TASK TO CARRY OUT:
Print only the lines below from the one with "came to me in a dream. I know, I know…that" to the one with "overall satisfaction with", both included, exactly as they stand. Leave pictures out.

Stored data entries
BEGIN
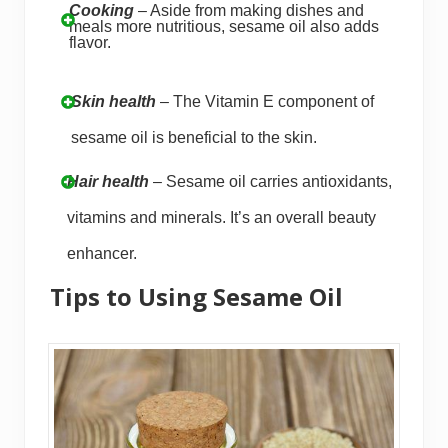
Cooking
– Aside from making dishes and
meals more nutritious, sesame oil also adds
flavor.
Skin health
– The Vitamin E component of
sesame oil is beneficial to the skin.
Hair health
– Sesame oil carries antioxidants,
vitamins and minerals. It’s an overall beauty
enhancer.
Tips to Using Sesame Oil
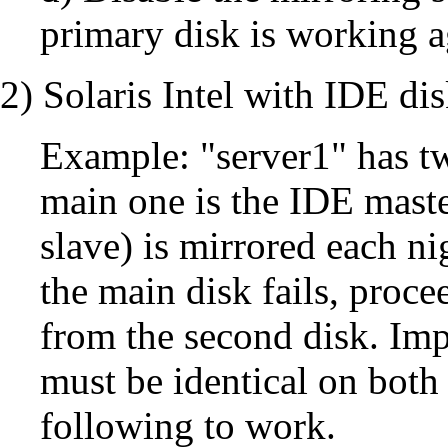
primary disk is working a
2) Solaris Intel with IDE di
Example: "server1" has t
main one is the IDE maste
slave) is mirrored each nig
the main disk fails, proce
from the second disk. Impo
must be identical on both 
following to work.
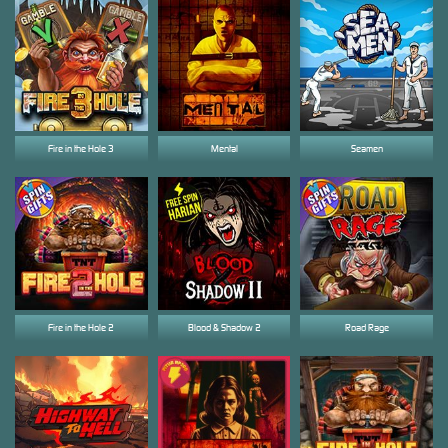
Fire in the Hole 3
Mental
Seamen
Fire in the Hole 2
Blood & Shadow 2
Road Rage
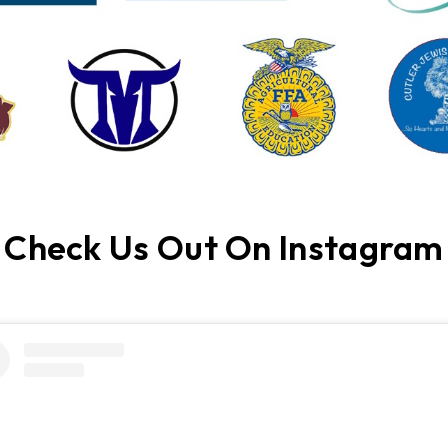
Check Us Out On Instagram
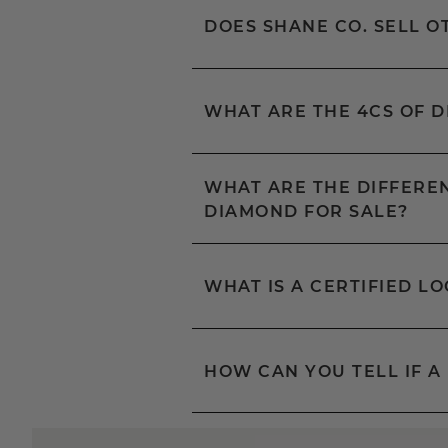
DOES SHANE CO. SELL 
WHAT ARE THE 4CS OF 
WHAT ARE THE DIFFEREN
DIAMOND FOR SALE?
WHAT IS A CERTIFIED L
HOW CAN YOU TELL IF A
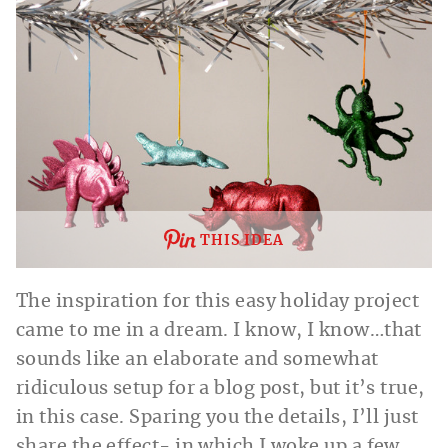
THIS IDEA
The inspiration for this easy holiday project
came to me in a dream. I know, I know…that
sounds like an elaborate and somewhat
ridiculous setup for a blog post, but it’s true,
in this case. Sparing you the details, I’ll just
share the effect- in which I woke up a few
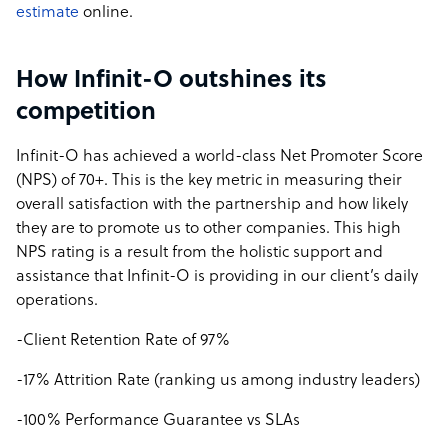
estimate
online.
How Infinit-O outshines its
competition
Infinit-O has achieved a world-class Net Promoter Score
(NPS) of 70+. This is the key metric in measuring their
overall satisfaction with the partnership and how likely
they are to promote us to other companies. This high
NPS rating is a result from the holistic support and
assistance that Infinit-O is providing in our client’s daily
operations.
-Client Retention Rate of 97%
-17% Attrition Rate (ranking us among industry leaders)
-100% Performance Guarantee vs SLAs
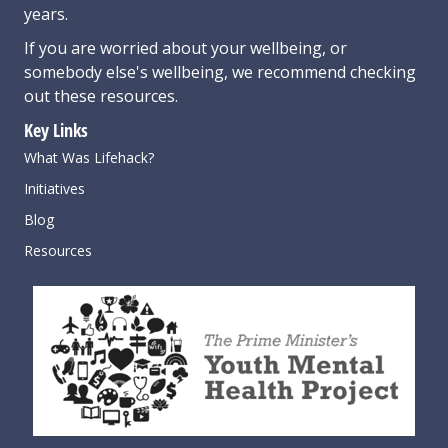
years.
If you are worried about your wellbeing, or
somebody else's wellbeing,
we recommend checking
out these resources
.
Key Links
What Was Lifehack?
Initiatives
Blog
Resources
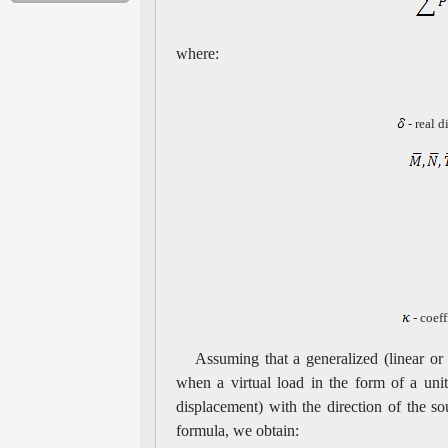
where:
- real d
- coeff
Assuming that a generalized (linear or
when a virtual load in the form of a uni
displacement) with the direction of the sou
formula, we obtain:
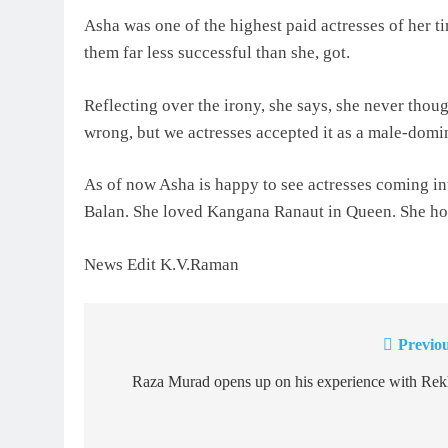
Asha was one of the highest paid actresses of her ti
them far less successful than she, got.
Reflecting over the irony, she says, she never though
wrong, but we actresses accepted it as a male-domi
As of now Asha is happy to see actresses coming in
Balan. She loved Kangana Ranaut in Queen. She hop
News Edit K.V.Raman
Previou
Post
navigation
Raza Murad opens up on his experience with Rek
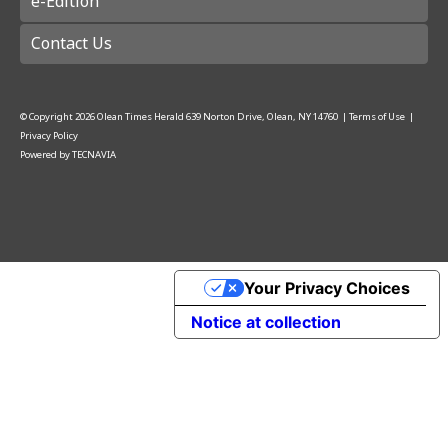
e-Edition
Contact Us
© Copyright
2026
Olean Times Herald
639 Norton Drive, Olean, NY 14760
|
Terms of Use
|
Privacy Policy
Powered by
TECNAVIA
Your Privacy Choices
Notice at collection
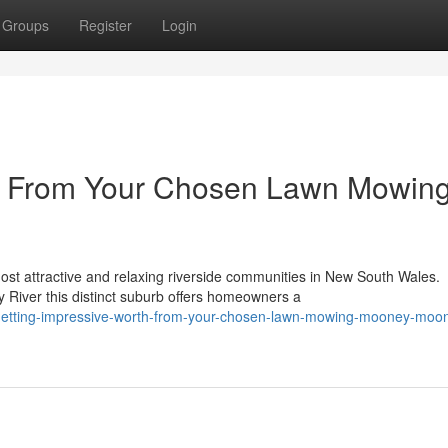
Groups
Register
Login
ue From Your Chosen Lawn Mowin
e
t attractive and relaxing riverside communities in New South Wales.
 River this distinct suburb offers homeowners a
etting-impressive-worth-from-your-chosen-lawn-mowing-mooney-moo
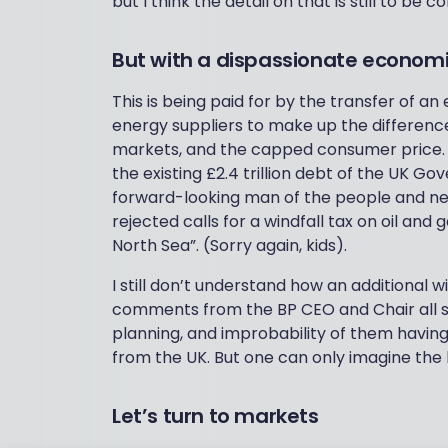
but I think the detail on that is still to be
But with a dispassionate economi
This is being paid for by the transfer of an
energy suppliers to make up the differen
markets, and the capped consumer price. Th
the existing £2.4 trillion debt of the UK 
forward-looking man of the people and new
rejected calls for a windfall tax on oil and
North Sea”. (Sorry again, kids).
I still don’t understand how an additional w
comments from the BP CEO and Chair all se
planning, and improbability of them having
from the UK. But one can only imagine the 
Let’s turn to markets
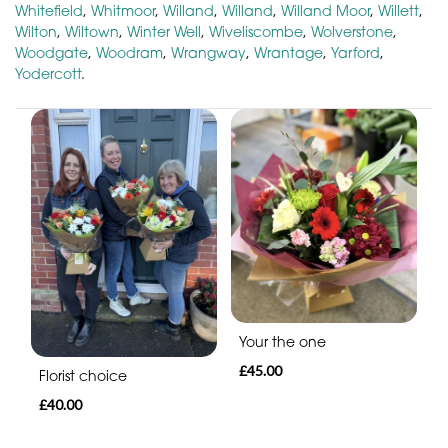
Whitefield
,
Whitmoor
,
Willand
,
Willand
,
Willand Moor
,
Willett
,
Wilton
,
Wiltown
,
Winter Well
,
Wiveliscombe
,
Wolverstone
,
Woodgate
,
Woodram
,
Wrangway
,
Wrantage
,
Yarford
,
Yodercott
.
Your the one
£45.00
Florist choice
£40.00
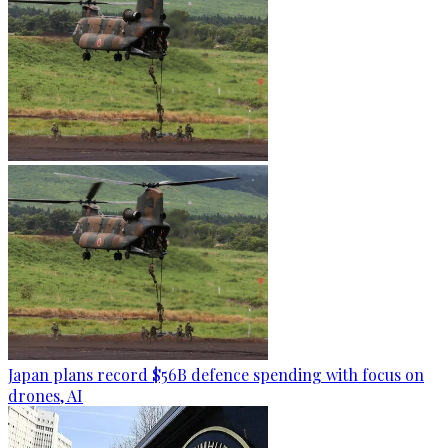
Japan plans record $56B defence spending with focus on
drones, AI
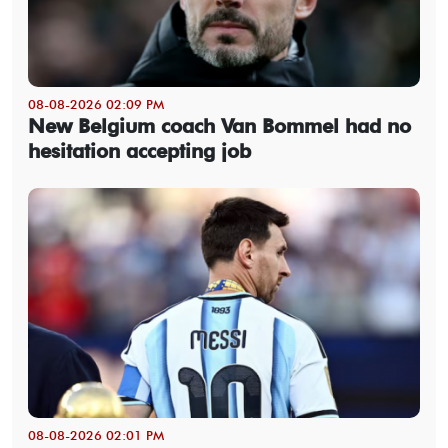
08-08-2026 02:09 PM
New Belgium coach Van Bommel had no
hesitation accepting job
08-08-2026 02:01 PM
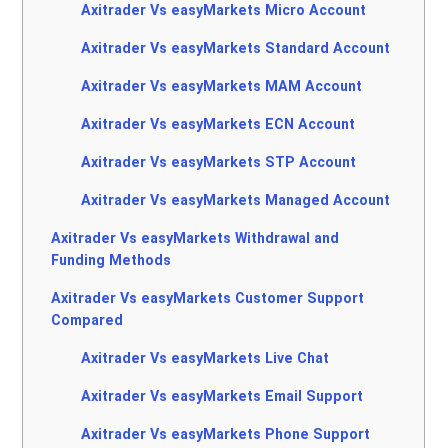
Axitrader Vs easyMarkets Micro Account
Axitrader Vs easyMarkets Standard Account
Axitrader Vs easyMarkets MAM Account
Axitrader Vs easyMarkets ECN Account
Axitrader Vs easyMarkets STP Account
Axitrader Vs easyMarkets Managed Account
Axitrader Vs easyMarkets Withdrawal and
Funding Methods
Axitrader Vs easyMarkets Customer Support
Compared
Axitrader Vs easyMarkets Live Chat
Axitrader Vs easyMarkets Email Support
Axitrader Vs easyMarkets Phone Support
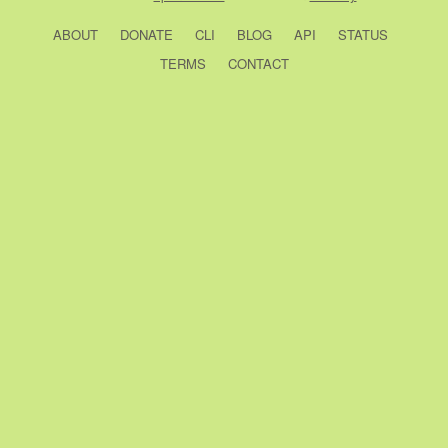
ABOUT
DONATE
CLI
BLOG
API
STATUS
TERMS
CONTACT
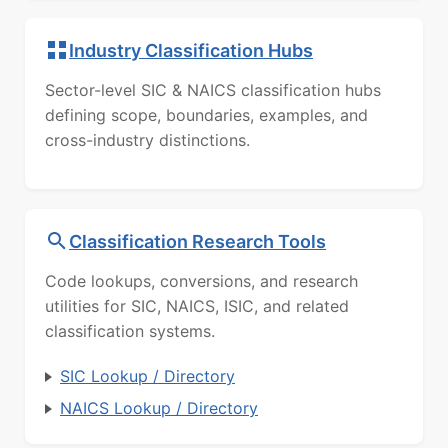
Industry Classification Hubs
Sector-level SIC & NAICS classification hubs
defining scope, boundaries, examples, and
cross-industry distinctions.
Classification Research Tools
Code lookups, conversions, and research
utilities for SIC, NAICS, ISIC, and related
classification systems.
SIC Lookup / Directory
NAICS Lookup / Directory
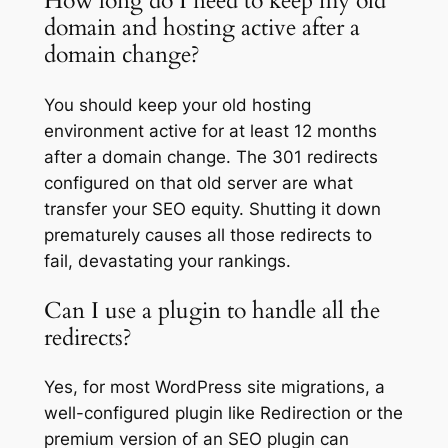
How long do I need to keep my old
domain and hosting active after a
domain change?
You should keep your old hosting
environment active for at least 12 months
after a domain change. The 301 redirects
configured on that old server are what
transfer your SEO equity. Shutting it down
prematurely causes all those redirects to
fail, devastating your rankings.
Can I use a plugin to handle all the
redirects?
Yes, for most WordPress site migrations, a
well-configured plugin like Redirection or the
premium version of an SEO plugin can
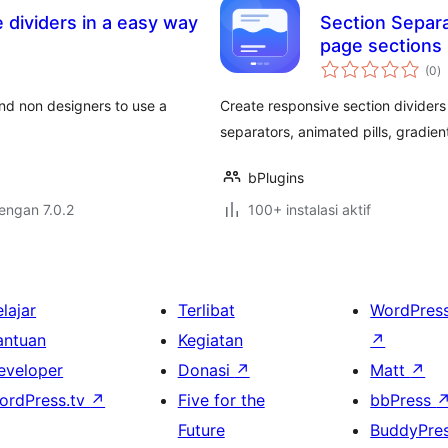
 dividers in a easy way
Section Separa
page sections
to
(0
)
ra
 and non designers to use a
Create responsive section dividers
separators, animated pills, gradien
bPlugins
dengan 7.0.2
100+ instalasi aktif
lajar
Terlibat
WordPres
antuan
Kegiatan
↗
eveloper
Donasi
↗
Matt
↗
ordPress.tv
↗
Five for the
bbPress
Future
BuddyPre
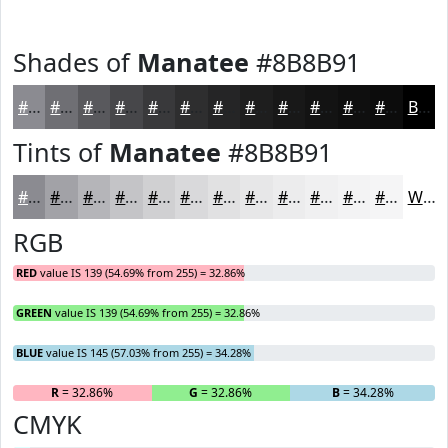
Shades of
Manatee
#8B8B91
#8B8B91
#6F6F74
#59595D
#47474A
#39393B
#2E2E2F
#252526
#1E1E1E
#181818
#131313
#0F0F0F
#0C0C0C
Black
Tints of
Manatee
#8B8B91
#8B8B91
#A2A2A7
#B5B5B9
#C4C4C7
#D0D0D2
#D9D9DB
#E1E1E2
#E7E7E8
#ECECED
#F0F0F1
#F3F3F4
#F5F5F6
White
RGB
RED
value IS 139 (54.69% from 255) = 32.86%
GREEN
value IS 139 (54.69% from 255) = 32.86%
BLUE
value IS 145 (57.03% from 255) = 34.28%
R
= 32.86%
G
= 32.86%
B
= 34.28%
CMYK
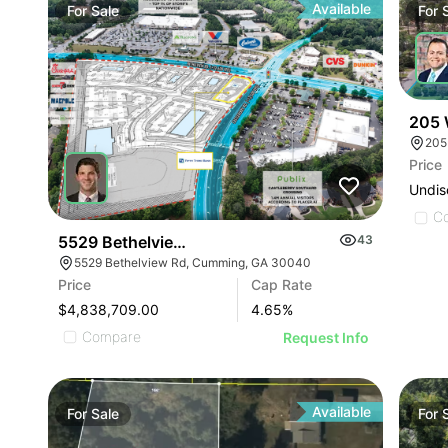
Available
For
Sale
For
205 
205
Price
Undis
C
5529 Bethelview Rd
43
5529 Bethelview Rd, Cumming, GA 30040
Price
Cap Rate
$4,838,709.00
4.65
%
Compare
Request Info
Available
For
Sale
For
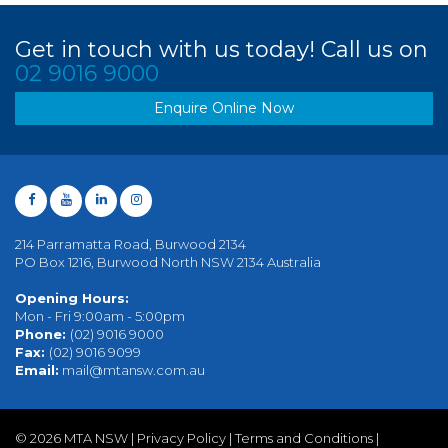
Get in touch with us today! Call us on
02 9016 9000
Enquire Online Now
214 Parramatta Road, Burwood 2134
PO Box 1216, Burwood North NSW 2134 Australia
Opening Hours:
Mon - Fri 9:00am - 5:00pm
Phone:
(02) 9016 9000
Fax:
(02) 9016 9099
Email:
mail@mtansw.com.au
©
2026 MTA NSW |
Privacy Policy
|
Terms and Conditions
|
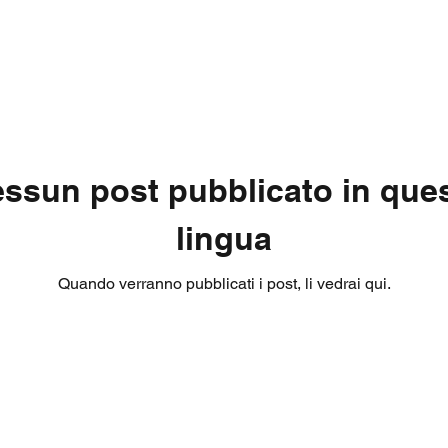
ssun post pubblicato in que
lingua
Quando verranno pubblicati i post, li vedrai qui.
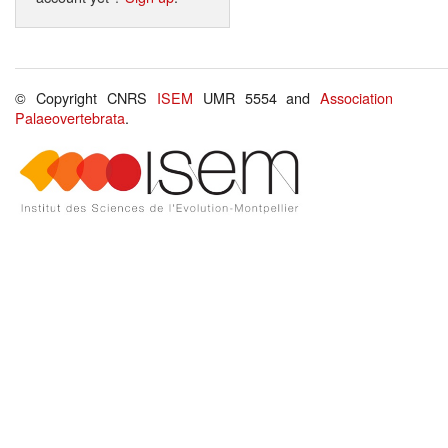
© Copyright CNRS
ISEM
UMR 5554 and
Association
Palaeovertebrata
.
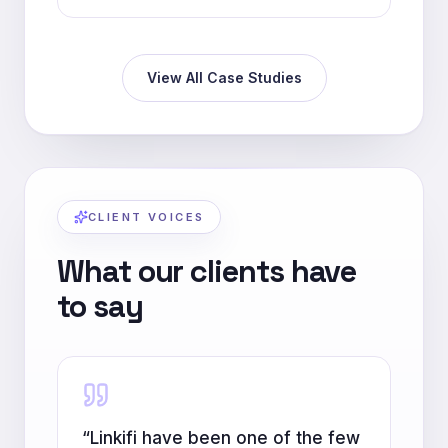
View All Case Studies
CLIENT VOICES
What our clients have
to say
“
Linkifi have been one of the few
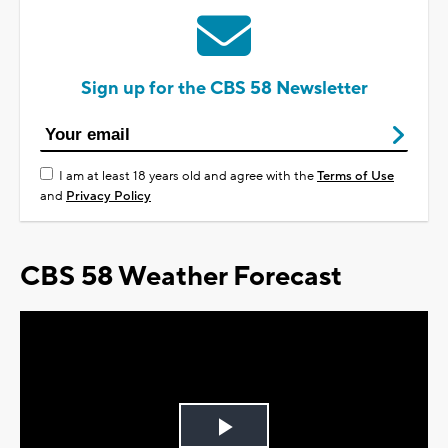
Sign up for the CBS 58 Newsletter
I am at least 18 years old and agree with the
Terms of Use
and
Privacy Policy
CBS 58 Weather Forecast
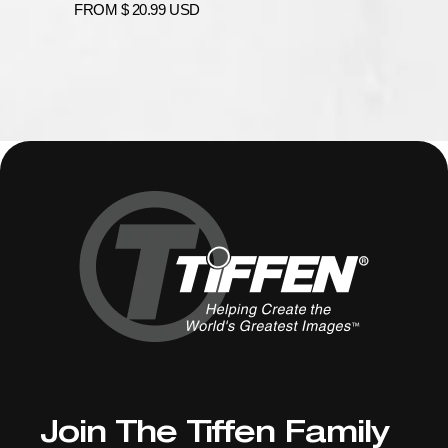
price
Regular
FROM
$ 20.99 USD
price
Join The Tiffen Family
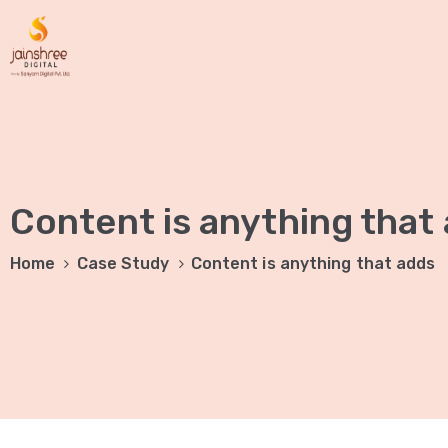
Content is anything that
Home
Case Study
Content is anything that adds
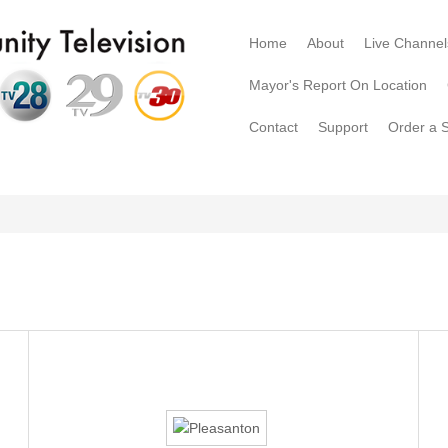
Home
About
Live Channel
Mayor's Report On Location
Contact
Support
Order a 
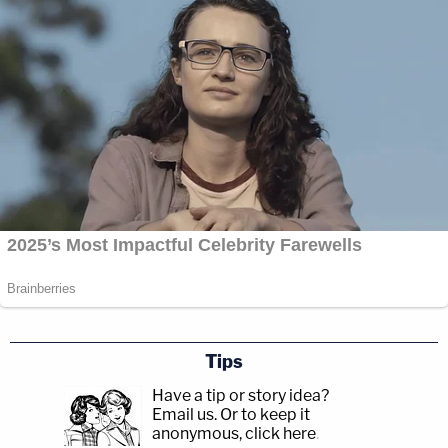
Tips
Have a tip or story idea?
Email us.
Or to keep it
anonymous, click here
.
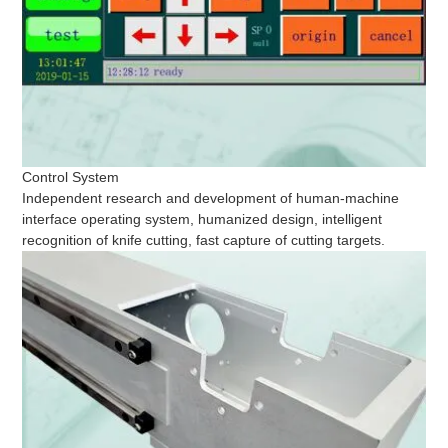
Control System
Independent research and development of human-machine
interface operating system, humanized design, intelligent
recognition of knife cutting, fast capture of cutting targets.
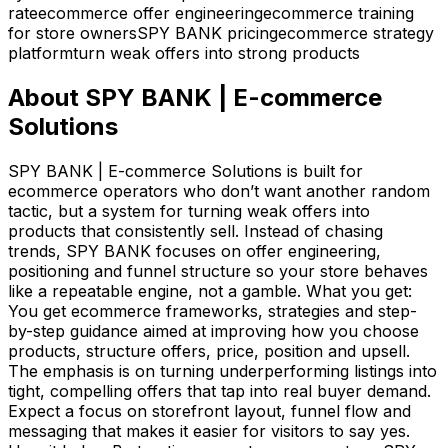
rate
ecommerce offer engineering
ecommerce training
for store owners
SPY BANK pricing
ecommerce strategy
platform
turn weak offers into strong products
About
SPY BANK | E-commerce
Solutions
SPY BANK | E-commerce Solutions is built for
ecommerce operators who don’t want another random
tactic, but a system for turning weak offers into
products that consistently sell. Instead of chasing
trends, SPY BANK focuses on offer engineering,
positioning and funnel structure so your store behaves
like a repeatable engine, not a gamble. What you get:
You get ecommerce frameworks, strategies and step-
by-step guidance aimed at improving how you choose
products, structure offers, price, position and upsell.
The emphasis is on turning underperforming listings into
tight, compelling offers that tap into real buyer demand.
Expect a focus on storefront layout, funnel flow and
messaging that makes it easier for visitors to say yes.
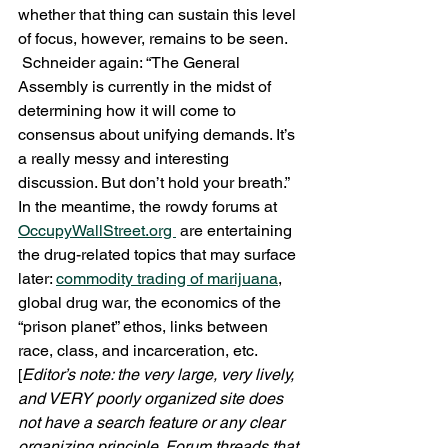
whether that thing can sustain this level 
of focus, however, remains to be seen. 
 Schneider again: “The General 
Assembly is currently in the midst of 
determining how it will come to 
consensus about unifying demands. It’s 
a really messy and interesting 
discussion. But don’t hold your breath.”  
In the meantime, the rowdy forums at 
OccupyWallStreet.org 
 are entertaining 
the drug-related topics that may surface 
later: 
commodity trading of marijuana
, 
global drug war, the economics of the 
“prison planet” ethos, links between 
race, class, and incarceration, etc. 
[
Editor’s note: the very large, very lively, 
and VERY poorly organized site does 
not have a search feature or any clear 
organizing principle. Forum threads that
END
REPLY TO THE TASK:
came to me in a dream. I know, I know…that
sounds like an elaborate and somewhat
ridiculous setup for a blog post, but it’s true,
in this case. Sparing you the details, I’ll just
share the effect- in which I woke up a few
estimate
online.
How Infinit-O outshines its
competition
Infinit-O has achieved a world-class Net Promoter Score
(NPS) of 70+. This is the key metric in measuring their
overall satisfaction with the partnership and how likely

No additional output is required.